Microscope and lab glassware

Image source: Getty Images.

By the numbers

Bio-Rad announced third-quarter revenue of $560.6 million, up nearly 3% from the $545.1 million reported in the same quarter of the previous year. However, this result came in lower than the average analyst's revenue estimate of $565 million.

The company reported a net loss in Q3 of $258.8 million, or $8.68 per share, based on generally accepted accounting principles (GAAP). This reflected deterioration from the prior-year period GAAP net income of $269.3 million, or $8.89 per share.

Bio-Rad posted adjusted net income of $48.6 million, or $1.61 per share. This was a solid increase from adjusted earnings of $27.6 million, or $0.91 per share, in the same period in 2018. It also easily beat the average analyst's earnings estimate of $1.40 per share.

Behind the numbers

The company's life science segment generated net sales of $215.7 million in the third quarter, up 4.5% year over year. This growth was fueled by strong sales volumes for Bio-Rad's Droplet Digital PCR (polymerase chain reaction) system and its food safety products.

Bio-Rad's clinical diagnostics segment didn't perform quite as well. Net sales for the segment increased by 2.4% year over year, to $341.8 million. The company attributed this growth to higher sales for its quality control, blood typing, and immunology lines of products, with growth coming primarily in Asia and the Americas.

That GAAP earnings decline wasn't as bad as it might seem at first glance.
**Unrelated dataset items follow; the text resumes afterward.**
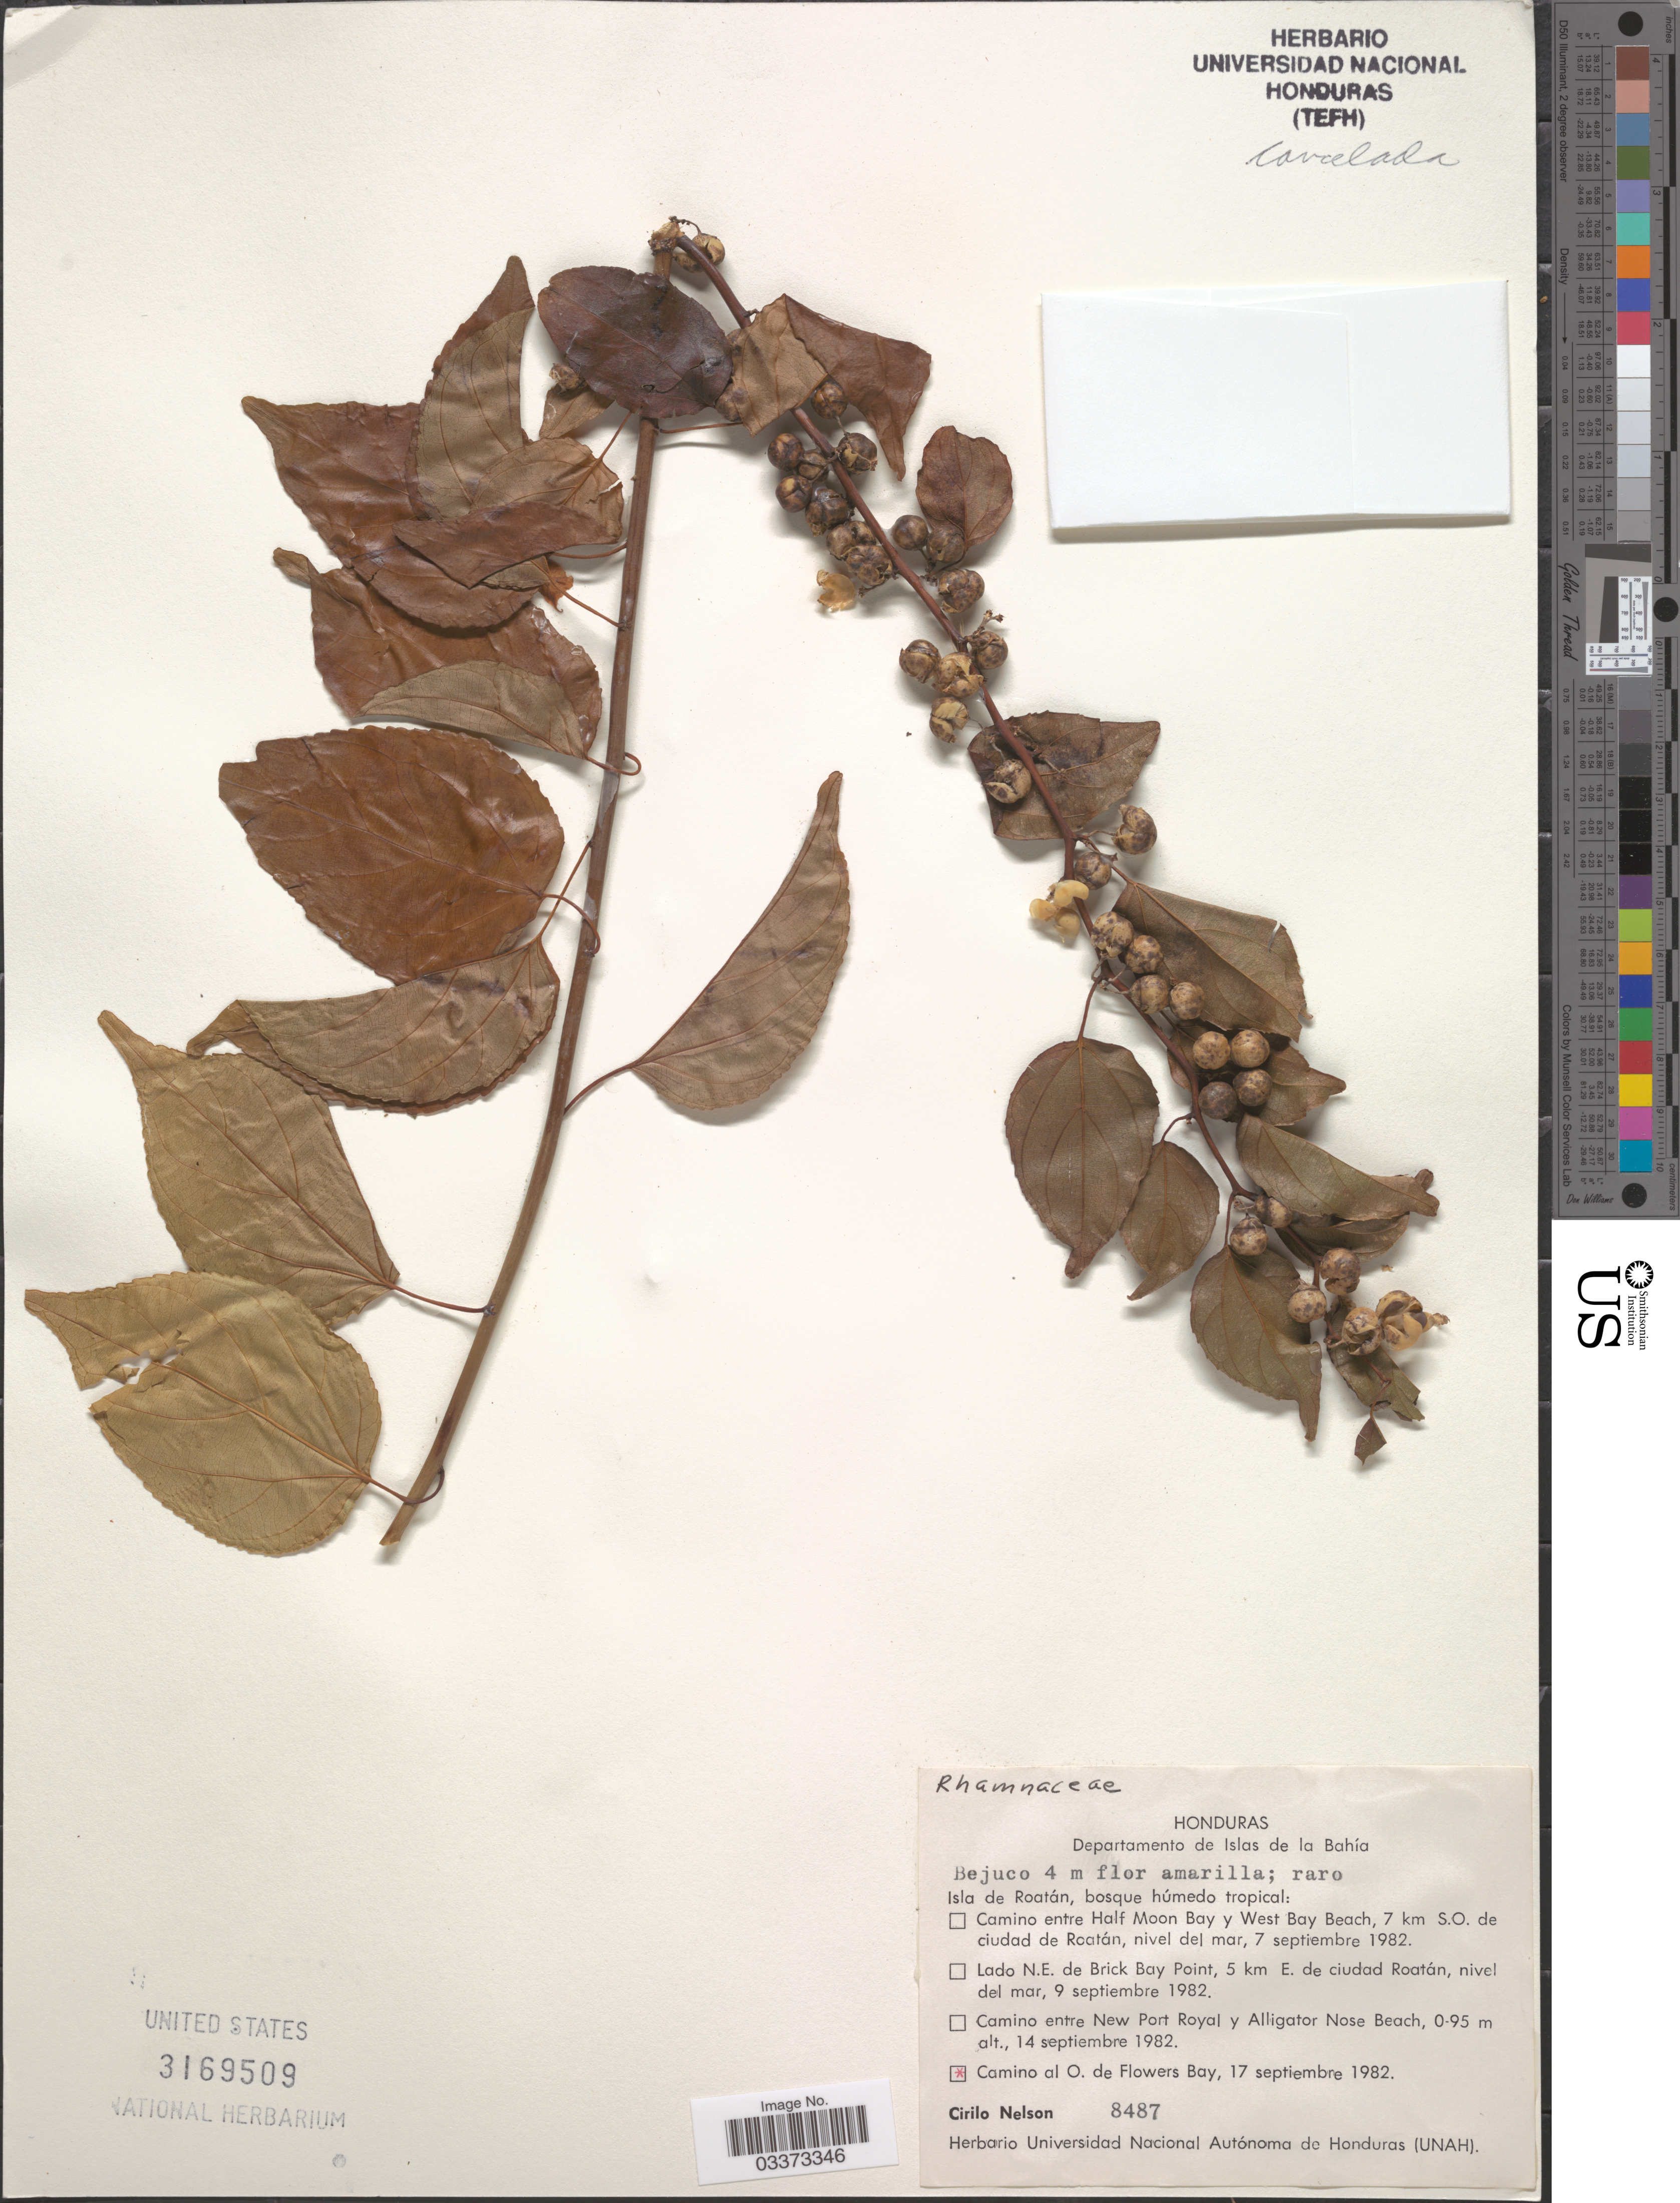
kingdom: Plantae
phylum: Tracheophyta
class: Magnoliopsida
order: Rosales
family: Rhamnaceae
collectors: C. Nelson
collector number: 8487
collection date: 1982-09-17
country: Honduras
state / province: Islas de la Bahía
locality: Departamento de Islas de la Bahía. Camino al O. de Flowers Bay.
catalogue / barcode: US 3169509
Bio-Rad said the main culprit was a $390.6 million drop in the market value of equities that it owns, with most of this lower market value related to its investment in Sartorius AG.

The company's bottom line looked much better on an adjusted non-GAAP basis, thanks to the negative impact of the Sartorius investment being backed out. CEO Norman Schwartz emphasized that Bio-Rad's "operating performance reflects continued improvement compared to 2018."

Looking ahead

Bio-Rad projects that currency-neutral revenue growth for full-year 2019 will be between 4% and 4.5%. The company also expects non-GAAP operating margin will be between 12.5% and 13%.

Schwartz stated, "As we head into the end of the year, we anticipate 2019 will be another year of growth in many of our key product areas, with broad contribution from most of our geographies." He added, "Our operating performance has rebounded nicely so far in 2019 and we expect more of the same for the remainder of the year, reflecting substantial improvement in operating profit over 2018."